### WORK TASK 1
Summarize the post about writing to Iceberg in two sentences.
### WORK TASK 2
Carry on the post about writing to Iceberg from the point where it stops.

### SELECTED EXCERPT
--

I'm having an issue writing more than 1 file per partition to Iceberg.
Here is my write command:
df.repartition(
partitions, col("exposure_id"), col("event_date"), col("advertising_id"))
.sortWithinPartitions(col("advertising_id"), col("timestamp"))
.writeTo(fullTableName)
.append()
This works if my data only has a single partition to write to, but if my data contains multiple partitions, it fails with this error:
Caused by: java.lang.IllegalStateException: Incoming records violate the writer assumption that records are clustered by spec and by partition within each spec. Either cluster the incoming records or switch to fanout writers.
Encountered records that belong to already closed files:
partition 'exposure_id=10/event_date=2024-06-28' in spec [
1000: exposure_id: identity(13)
1001: event_date: identity(14)

--

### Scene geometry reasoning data
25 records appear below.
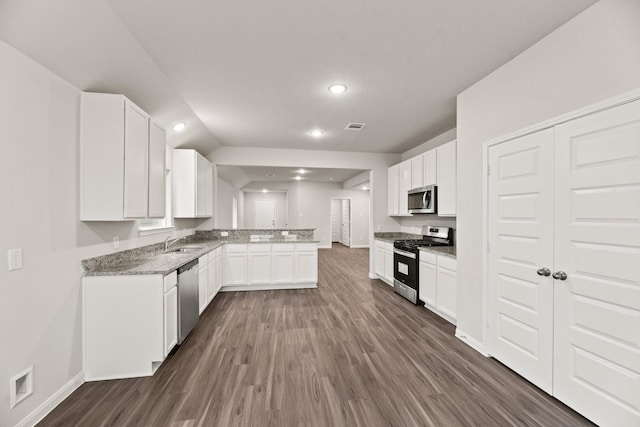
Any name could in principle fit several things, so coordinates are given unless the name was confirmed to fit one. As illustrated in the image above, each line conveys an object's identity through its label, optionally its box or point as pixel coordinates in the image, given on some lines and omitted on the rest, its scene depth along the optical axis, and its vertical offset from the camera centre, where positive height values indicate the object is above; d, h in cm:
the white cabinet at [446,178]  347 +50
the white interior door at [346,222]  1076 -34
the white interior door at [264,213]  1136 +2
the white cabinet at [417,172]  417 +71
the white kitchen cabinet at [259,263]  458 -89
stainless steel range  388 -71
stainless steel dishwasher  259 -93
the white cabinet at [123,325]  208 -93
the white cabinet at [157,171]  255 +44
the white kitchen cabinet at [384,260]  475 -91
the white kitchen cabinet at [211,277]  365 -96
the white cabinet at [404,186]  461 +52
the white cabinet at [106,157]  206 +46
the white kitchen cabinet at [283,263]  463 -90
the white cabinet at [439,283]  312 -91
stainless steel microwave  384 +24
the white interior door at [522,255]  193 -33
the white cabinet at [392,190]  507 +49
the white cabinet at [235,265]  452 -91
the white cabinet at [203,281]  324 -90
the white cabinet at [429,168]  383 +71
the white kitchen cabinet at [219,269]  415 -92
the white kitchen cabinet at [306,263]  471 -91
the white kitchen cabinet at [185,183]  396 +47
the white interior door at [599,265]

--

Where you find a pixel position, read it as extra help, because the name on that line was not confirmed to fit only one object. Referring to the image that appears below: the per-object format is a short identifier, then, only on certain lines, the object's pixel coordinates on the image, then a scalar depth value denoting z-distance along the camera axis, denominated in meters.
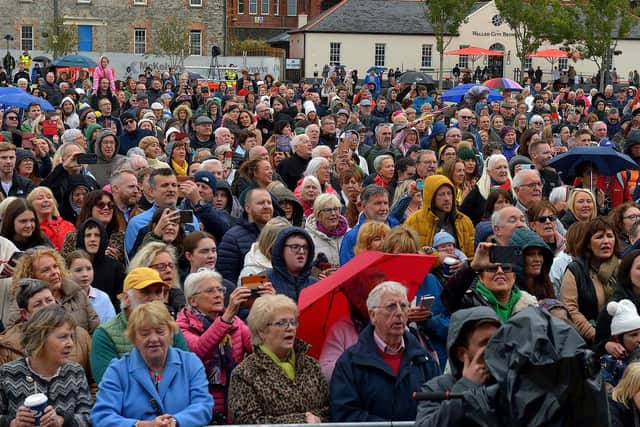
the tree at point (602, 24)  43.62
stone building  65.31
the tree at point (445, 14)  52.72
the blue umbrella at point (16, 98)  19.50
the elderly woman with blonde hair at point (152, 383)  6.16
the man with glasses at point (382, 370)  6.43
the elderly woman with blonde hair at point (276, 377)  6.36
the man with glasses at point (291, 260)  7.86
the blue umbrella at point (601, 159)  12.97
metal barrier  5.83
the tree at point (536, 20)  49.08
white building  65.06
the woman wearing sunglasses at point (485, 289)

--

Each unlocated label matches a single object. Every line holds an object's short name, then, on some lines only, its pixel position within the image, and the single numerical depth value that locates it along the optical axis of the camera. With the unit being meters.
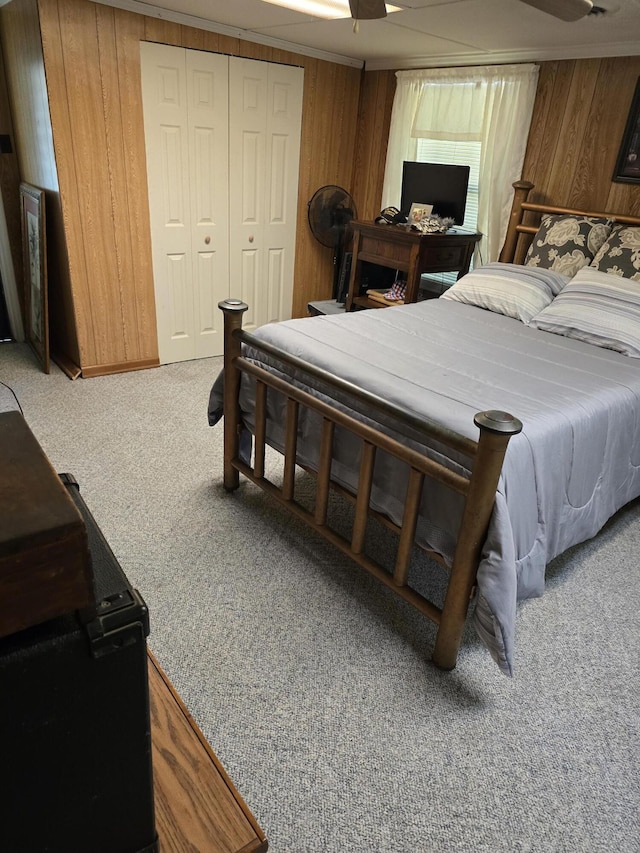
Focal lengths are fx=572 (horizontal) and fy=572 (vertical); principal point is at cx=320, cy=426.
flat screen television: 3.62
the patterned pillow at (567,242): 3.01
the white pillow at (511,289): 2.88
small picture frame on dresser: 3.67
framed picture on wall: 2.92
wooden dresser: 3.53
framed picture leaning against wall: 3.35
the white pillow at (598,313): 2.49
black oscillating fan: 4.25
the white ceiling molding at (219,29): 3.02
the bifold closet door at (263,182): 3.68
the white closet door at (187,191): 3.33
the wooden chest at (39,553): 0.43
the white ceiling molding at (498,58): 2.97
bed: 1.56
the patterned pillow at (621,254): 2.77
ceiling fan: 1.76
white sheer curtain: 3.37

--

### RESULT 1
The writer repartitions the data by exposure_id, event_date and advertising_id, sorts within partitions by advertising_id and timestamp, and appends it to an Iceberg table, which works when the data has only a single partition to write to. When the data contains multiple partitions, the write fails with an IllegalStateException saying that incoming records violate the clustering assumption and belong to already closed files, and that the records should be clustered or fanout writers used instead.

### RESULT 2
]
Removing advertising_id from the repartition statement makes it work, but the performance is terrible since there is a lot of data on each of my partitions that all ends up on a single executor per partition.
How can I write multiple files to iceberg per partition without it freaking out?
In order to write to more than 1 partition per file, fanout needs to be enabled at the time of table creation.
df.writeTo(table)
.tableProperty("location", location)
.tableProperty("write.spark.fanout.enabled", "true")
.partitionedBy(cols)
.using("iceberg")
.create()